> Exercise instructions
1. Answer these questions about the geothermal study, marking your answers (a), (b) and (c):
(a) What renewable energy goal did Belgium fail to accomplish by 2020?
(b) What renewable energy goal must be attained by 2030?
(c) What share of total energy consumption does the heating and cooling sector account for?
2. Update the records from their start up to and including the line with "export const myFeature" by replacing "program" with "code" and leaving everything else unchanged. Give only those lines, and leave out the pictures.

--- start Extract ---

GeoCamb: Geothermal pre-feasibility study in Brussels region

Geothermal pre-feasibility study in Brussels region

While the EU achieved its goal of 20 % renewable energy production by 2020, Belgium did not accomplish its goal of 13 %. Additional measures must be taken to attain the goal of 30 % by 2030, as solar and wind energy production will not be sufficient. To achieve the renewable share, shallow geothermal energy (SGE) can play a substantial role. In addition to heating, cooling and seasonal energy storage, SGE will also enhance the decarbonization of the heating and cooling sector, which accounts for 48 % of the total energy consumption.

--- end Extract ---
--- start Supplied records ---

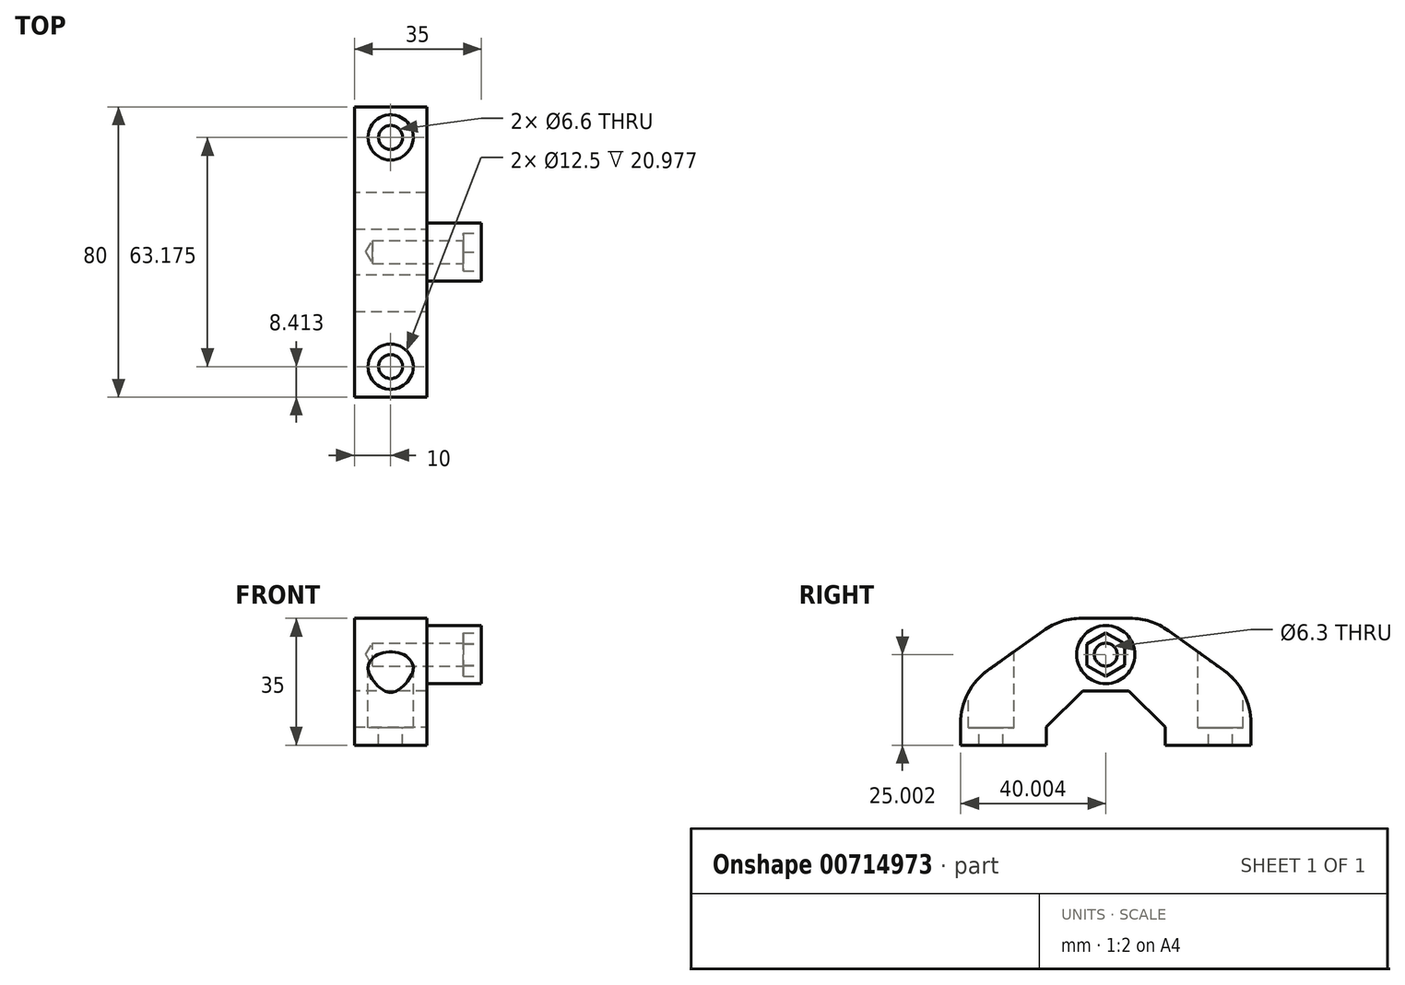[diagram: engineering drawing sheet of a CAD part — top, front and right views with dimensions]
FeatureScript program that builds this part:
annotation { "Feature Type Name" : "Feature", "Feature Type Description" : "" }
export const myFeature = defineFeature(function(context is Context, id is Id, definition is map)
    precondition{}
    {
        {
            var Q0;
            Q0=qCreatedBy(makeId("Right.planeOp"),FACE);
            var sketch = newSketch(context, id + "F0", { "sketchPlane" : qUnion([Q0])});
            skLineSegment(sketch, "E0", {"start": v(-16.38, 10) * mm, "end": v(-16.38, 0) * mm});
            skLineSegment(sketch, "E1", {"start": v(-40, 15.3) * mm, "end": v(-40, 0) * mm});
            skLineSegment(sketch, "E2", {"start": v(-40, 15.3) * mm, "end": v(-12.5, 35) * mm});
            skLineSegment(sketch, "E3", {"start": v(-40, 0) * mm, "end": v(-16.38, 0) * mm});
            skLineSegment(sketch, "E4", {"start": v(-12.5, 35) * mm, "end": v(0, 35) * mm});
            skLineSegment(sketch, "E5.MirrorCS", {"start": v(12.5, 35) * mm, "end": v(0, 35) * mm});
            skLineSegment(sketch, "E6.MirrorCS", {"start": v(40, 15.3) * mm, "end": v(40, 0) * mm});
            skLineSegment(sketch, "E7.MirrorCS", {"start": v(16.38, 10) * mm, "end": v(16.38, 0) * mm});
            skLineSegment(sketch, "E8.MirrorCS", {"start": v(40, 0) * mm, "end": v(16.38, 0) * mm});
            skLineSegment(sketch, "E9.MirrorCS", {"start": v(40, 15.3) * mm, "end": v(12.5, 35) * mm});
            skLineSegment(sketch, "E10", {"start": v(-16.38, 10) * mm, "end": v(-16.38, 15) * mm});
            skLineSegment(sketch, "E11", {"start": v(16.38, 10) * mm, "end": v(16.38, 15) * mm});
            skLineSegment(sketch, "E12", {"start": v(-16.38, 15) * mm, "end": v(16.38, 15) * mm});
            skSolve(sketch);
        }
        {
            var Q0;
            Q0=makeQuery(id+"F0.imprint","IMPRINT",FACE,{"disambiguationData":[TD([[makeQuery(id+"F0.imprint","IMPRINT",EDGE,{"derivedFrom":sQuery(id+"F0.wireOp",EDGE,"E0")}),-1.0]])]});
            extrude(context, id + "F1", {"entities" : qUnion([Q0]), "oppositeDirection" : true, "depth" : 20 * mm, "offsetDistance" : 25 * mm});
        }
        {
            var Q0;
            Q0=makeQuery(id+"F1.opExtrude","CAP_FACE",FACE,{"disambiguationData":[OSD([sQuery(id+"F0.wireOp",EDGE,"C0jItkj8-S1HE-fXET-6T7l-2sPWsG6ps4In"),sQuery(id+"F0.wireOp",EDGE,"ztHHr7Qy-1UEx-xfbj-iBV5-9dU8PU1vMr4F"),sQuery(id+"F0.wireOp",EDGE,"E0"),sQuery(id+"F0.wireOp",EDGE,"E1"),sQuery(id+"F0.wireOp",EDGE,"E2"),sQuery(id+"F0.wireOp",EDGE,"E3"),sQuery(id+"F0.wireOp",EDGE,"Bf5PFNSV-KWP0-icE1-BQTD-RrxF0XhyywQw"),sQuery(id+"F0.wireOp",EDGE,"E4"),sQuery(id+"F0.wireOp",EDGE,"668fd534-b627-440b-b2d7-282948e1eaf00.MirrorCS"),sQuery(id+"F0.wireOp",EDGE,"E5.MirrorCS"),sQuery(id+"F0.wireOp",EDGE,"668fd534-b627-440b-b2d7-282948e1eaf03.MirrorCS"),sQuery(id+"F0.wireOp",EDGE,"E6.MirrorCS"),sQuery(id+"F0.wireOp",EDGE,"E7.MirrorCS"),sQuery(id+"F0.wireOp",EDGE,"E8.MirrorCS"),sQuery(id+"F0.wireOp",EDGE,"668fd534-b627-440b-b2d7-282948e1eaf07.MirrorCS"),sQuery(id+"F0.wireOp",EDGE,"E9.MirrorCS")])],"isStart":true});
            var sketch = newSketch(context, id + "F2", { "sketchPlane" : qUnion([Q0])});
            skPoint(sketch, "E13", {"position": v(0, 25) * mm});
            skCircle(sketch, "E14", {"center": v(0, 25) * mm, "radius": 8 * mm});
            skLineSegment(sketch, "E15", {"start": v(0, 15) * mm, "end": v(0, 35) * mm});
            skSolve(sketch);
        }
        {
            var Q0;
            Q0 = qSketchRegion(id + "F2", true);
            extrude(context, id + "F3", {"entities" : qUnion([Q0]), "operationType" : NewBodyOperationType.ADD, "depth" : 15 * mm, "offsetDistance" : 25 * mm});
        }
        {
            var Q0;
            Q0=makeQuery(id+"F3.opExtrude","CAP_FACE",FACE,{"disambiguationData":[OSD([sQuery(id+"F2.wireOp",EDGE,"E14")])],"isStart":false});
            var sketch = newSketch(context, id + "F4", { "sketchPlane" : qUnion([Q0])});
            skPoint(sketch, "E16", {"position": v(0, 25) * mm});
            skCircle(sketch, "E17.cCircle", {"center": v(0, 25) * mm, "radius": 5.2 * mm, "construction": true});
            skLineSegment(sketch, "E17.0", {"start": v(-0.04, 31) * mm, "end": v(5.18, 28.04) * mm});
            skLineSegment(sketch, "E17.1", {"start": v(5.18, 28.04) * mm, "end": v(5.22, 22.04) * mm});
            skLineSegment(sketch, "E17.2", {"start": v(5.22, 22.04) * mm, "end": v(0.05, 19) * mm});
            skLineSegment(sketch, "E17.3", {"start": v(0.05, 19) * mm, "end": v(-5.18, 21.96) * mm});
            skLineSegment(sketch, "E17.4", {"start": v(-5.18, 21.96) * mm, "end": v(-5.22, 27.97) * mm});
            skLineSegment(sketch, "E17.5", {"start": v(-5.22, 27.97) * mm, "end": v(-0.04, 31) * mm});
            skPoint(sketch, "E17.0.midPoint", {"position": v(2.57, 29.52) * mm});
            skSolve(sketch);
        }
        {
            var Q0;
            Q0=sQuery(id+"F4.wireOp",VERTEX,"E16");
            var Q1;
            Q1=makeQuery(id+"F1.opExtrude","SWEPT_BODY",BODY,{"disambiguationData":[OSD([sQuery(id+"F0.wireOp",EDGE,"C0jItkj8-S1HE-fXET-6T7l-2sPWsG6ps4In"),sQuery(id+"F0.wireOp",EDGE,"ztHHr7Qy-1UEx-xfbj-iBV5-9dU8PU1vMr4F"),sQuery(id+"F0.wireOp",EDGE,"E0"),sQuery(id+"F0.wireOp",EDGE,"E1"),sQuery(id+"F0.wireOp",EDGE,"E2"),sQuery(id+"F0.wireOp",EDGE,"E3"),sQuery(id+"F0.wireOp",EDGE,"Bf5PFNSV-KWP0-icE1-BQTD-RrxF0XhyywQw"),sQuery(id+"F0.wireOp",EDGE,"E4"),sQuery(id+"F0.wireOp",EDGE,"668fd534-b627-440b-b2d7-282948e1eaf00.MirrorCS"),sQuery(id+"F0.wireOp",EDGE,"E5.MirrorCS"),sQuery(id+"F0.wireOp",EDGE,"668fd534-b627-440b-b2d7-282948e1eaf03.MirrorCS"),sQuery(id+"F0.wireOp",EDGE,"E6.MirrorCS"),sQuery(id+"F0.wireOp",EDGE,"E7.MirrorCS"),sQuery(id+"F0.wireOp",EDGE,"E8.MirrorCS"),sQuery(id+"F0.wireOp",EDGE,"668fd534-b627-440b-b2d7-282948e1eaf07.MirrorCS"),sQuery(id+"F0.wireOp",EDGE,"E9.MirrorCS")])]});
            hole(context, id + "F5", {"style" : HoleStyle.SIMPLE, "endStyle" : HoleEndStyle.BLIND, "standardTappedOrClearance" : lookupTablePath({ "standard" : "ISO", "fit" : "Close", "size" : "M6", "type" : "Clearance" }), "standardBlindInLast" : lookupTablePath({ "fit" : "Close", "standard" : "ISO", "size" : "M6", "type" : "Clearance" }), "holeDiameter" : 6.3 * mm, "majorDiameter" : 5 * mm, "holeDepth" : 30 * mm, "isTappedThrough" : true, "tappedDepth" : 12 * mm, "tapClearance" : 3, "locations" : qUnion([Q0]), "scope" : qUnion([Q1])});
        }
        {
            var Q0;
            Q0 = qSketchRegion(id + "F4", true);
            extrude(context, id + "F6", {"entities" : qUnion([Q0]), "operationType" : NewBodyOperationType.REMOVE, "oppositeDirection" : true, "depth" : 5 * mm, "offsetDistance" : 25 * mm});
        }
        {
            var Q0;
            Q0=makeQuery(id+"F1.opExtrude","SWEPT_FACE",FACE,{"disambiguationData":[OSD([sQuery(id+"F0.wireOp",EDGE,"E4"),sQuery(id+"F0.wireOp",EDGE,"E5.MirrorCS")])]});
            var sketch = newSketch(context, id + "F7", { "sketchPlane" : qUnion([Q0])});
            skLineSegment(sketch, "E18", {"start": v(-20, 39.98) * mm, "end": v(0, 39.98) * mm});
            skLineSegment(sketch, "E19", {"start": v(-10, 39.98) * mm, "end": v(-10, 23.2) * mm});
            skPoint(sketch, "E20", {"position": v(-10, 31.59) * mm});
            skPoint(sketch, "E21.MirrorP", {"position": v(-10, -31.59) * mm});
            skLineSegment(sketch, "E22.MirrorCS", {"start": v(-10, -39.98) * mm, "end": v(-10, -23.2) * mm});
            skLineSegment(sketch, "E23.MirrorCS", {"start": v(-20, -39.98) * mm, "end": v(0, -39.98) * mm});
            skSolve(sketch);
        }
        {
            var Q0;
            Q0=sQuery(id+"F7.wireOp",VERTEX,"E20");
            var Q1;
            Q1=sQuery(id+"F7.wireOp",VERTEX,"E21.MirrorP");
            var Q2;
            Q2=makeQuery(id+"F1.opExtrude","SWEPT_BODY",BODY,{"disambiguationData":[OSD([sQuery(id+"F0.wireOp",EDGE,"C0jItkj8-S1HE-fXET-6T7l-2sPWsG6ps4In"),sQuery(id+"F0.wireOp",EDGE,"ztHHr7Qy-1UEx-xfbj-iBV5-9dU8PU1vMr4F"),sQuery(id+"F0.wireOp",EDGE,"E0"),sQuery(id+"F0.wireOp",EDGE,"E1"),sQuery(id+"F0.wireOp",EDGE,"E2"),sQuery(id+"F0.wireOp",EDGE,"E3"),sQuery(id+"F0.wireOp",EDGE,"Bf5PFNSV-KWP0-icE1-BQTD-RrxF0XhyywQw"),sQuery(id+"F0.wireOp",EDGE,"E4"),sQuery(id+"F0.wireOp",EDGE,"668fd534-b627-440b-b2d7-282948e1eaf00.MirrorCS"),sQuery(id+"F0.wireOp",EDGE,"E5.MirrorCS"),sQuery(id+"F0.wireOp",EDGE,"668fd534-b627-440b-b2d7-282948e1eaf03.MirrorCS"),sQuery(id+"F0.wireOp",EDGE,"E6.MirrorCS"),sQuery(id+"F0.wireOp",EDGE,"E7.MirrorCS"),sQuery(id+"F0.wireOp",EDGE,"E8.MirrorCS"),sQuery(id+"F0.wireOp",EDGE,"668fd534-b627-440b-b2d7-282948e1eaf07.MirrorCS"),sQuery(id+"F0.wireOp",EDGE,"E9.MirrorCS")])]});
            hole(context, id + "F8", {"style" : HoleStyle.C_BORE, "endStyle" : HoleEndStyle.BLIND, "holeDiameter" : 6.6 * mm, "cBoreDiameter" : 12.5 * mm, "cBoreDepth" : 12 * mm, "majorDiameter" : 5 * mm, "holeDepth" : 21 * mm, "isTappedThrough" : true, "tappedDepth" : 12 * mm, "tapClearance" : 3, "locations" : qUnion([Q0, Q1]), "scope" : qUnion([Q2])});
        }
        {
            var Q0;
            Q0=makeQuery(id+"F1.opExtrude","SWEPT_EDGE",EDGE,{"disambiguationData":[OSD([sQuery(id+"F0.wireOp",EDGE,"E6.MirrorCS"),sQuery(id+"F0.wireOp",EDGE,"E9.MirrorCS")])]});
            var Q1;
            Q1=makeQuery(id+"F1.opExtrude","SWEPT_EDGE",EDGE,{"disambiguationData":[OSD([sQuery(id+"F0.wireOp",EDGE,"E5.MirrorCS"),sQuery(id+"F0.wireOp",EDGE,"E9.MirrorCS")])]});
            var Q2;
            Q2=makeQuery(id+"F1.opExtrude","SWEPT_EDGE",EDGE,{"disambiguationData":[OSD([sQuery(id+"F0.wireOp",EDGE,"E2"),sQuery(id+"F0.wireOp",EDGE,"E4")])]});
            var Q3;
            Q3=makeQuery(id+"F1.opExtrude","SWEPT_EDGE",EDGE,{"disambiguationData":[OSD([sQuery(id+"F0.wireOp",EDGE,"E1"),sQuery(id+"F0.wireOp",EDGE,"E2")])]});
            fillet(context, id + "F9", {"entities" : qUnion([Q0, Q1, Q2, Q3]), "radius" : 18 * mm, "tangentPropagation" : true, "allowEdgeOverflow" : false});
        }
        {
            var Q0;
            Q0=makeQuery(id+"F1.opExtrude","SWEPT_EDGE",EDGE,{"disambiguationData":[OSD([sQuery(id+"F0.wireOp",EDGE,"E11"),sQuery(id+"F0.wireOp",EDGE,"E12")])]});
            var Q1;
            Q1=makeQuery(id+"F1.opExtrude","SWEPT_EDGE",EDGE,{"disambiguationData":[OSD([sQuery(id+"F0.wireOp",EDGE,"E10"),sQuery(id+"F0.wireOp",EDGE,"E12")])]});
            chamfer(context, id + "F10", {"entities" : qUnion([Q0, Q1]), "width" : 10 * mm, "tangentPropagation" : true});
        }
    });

--- end Supplied records ---

> Solutions to the problems
1.
(a) 13 %
(b) 30 %
(c) 48 %

2.
[diagram: engineering drawing sheet of a CAD part — top, front and right views with dimensions]
FeatureScript code that builds this part:
annotation { "Feature Type Name" : "Feature", "Feature Type Description" : "" }
export const myFeature = defineFeature(function(context is Context, id is Id, definition is map)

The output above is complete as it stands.